For that purpose, we have JarPropertiesPropertySource:
public class JarPropertiesPropertySource extends MapPropertySource implements Logger {
#SuppressWarnings({"unchecked", "rawtypes"})
public JarPropertiesPropertySource(String name, Properties source) {
super(name, (Map) source);
}
protected JarPropertiesPropertySource(String name, Map<String, Object> source) {
super(name, source);
}
}
And the main logic is in CustomPropertySourcesPlaceholderConfigurer bean:
public class CustomPropertySourcesPlaceholderConfigurer extends PropertySourcesPlaceholderConfigurer implements Logger {
#Override
public PropertySources getAppliedPropertySources() throws IllegalStateException {
final MutablePropertySources mps = new MutablePropertySources();
// Get existing PropertySources
PropertySources ps = super.getAppliedPropertySources();
ps.forEach(propSource -> mps.addLast(new PropertySourceProxy(propSource)));
// Add JAR property source
mps.addLast(new JarPropertiesPropertySource("jar", ....))
return mps;
}
}
We need to support property key overloading. For example, if we have property 'serviceA|data.user', and if that property doesn't exist then try to find property 'data/user'.

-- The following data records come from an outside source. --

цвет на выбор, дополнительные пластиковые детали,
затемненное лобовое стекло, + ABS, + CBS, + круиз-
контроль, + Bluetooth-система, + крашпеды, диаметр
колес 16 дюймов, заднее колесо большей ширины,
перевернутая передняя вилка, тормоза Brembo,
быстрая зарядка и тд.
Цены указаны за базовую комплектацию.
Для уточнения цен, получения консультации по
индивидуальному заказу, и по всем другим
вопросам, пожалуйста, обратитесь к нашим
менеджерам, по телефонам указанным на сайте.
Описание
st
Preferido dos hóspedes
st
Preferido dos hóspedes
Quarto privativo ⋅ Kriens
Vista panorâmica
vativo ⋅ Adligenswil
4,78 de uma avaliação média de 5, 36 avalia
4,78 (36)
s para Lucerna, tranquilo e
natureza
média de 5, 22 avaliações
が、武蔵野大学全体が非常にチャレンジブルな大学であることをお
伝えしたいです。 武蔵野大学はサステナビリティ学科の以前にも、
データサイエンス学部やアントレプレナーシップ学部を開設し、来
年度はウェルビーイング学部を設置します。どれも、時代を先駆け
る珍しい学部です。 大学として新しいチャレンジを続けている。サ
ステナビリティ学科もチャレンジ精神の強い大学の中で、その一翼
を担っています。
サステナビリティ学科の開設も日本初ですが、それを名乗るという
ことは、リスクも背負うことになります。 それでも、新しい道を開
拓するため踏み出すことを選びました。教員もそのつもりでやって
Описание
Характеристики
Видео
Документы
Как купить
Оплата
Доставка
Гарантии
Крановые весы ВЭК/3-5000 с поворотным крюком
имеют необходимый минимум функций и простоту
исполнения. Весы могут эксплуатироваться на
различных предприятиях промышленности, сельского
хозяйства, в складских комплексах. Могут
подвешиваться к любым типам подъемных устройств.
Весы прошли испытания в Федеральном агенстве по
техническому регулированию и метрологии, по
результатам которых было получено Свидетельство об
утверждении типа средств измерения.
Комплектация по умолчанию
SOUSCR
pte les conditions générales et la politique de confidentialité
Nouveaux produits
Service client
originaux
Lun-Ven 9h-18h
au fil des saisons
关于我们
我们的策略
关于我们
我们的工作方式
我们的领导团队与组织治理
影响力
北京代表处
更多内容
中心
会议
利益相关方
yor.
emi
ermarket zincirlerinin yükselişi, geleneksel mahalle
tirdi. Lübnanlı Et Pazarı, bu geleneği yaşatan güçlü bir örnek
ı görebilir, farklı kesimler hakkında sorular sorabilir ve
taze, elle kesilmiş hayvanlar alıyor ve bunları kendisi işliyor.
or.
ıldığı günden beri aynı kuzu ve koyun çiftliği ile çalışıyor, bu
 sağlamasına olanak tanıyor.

For that purpose, we need to proxy property sources, and each property from super.getAppliedPropertySources() wrap inside proxy PropertySourceProxy. So each spring call for getProperty will go through proxy method and check variations:
.
public class PropertySourceProxy extends PropertySource {
public PropertySourceProxy(PropertySource propertySource) {
super(propertySource.getName(), propertySource.getSource());
Object o = propertySource.getSource();
if (o instanceof StandardEnvironment) {
ConfigurableEnvironment ce = (ConfigurableEnvironment) o;
MutablePropertySources cemps = ce.getPropertySources();
cemps.forEach(propSource -> {
cemps.replace(propSource.getName(), new PropertySourceProxy(propSource));
});
}
}
#Override
public Object getProperty(String name) {
Object value = null;
if (name != null) {
int index = name.indexOf("|");
if (index != -1) {
String newName = name.substring(index + 1);
value = super.getProperty(newName);
}
}
if (value == null)
value = super.getProperty(name);
return value;
}
}
from: http://docs.spring.io/spring/docs/current/javadoc-api/org/springframework/beans/factory/config/PlaceholderConfigurerSupport.html#DEFAULT_VALUE_SEPARATOR
Example XML property with default value:
<property name="url" value="jdbc:${dbname:defaultdb}"/>
However, there appear to be a few people who have been having problems with multiple property placeholders, so you might want to watch out for:
Is there a way to specify a default property value in Spring XML?
property not found with multiple context:property-placeholder
The other way you could do it is to provide a default value for your data.user property and let people override it as necessary.